Indeed, “Goshen ’97” is unlike anything found on any of the previous three Strand of Oaks albums, which were more in line with the subtly shaded folk-rock of Iron and Wine or William Fitzsimmons. (Showalter, it must be said, possesses a wizard-king beard to rival both.) Speaking in terms any Bruce Springsteen fan will understand, Showalter states that he is now well past his Nebraska phase. With its mix of guitar-led rockers (“Shut In” and “For Me”) and dancing-in-the-dark synth-pop tunes (“Same Emotions” and the title track), HEAL seems to have more in common with the commercial juggernaut with which the Boss followed up Nebraska. Showalter says that the notion hadn’t occurred to him, but he doesn’t disagree.
“I love Born in the U.S.A., because some of those are just heart-wrenching lyrics,” he enthuses. “Even on the song ‘Born in the U.S.A.’—they’re some of the saddest lyrics I’ve ever heard, yet there’s this anthemic music mixed with really touching, sincere, earnest lyrics. But it can be played in a stadium. That’s kind of what I wanted with this. I wanted to be singing about really strong, real emotions, but I didn’t want it to sound like an Elliott Smith record, you know? I wanted it to be bold. Anthemic is much more powerful, I think, than introspective, especially for this record.”
The strong emotions to which Showalter refers are tied largely to the same sort of unsentimental looking-back that gave rise to “Goshen ’97”. Although the title pertains to actual physical healing—during the mixing phase, Showalter was recovering from injuries sustained in a head-on collision with a semi that he and his wife were lucky to walk away from—it goes deeper than that, and further into the past. The singer has, to coin a phrase, seen some shit. More than a decade ago he went through a particularly traumatic breakup after his then fiancée had an affair while Strand of Oaks was on tour. A few months after that, Showalter lost his house to a fire.

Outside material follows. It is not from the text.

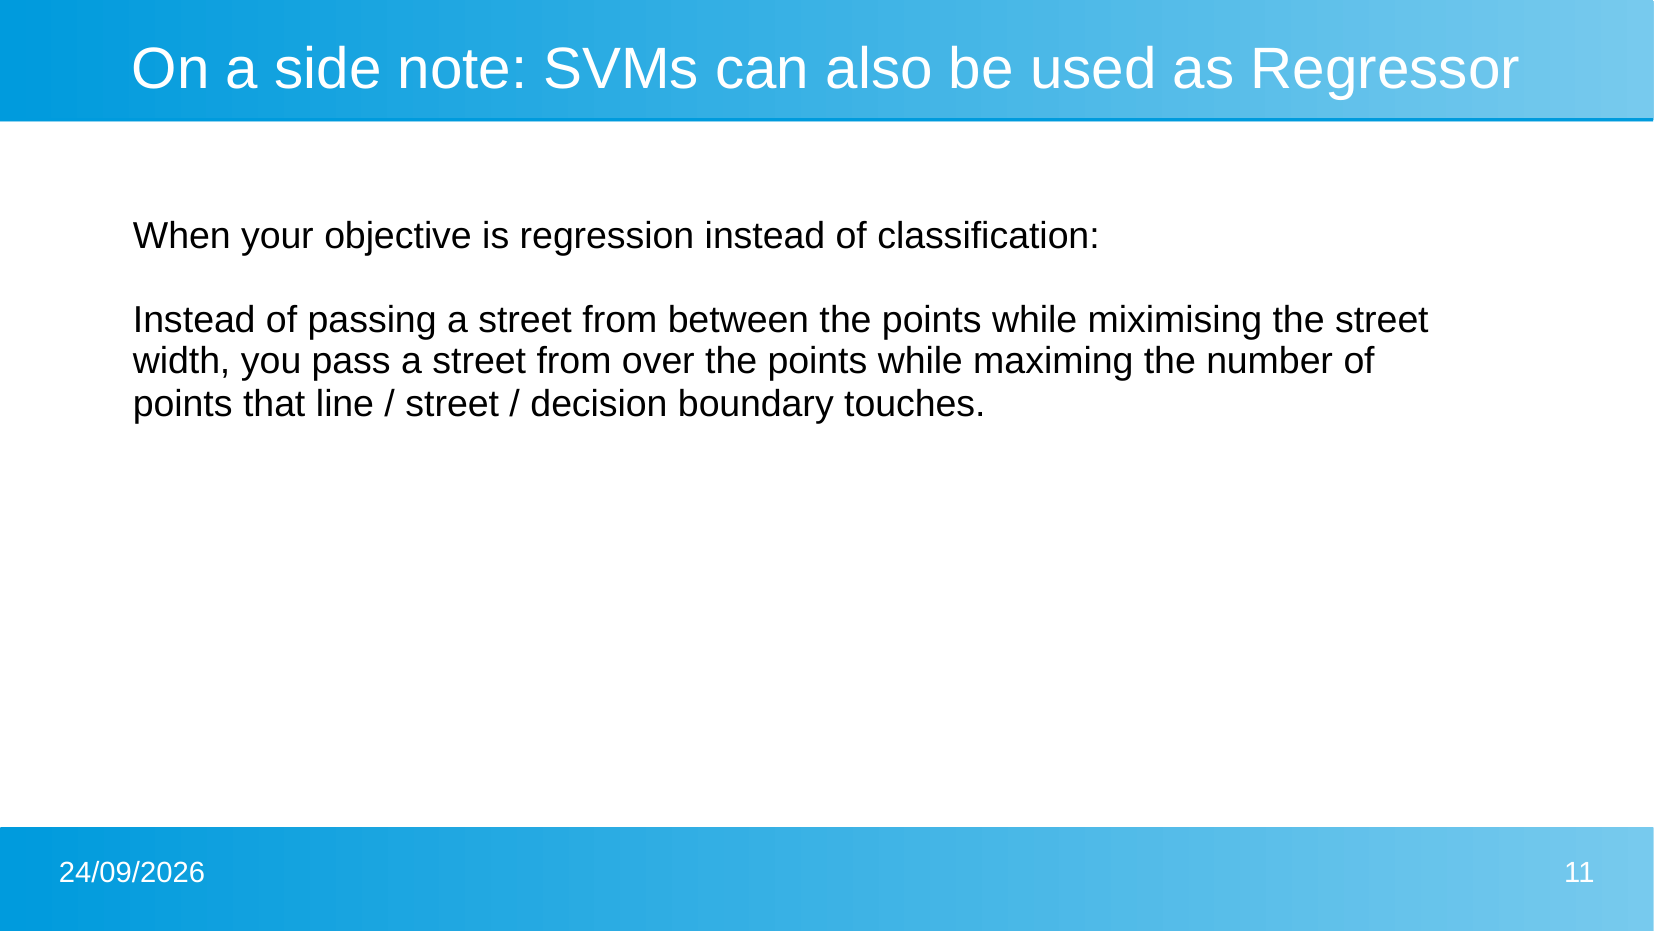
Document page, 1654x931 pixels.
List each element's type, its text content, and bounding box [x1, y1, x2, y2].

title On a side note: SVMs can also be used as Regressor [59, 29, 1595, 108]
text_box When your objective is regression instead of classification: Instead of passing a street from between the points while miximising the street width, you pass a street from over the points while maximing the number of points that line / street / decision boundary touches. [118, 206, 1447, 432]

These are things his previous efforts have touched upon, but his songwriting has never been as specific as it is on HEAL; he goes so far as to name the woman who betrayed him. “It’s practically a diary entry,” Showalter admits. “It’s almost uncomfortably honest at times. I didn’t intend for it to be that way, but I just wanted to go there. I didn’t want to hide behind metaphors anymore.”
Above and beyond the lyrical catharsis, however, the performer seems to be most thrilled about being able to walk out on-stage every night, crank the volume knob on his amp, and rock the fuck out.
“I love playing loud music,” he asserts. “It’s been such a liberating experience, too, to be able to turn guitars up, something as simple as that, and play music loud. The new album has lyrics that you can really attach to, but I think I’m most excited that there’s a visceral element to it. It’s physical now. You can react to it on many different levels. You can drink a bottle of beer and head-bang to it, or you can think about painful experiences in your life that I might be singing about that are similar. And I frankly don’t care which way people take it. If they just want to turn it up loud and have fun with it, then more power to them.”
Strand of Oaks plays the Biltmore Cabaret on Wednesday (August 27).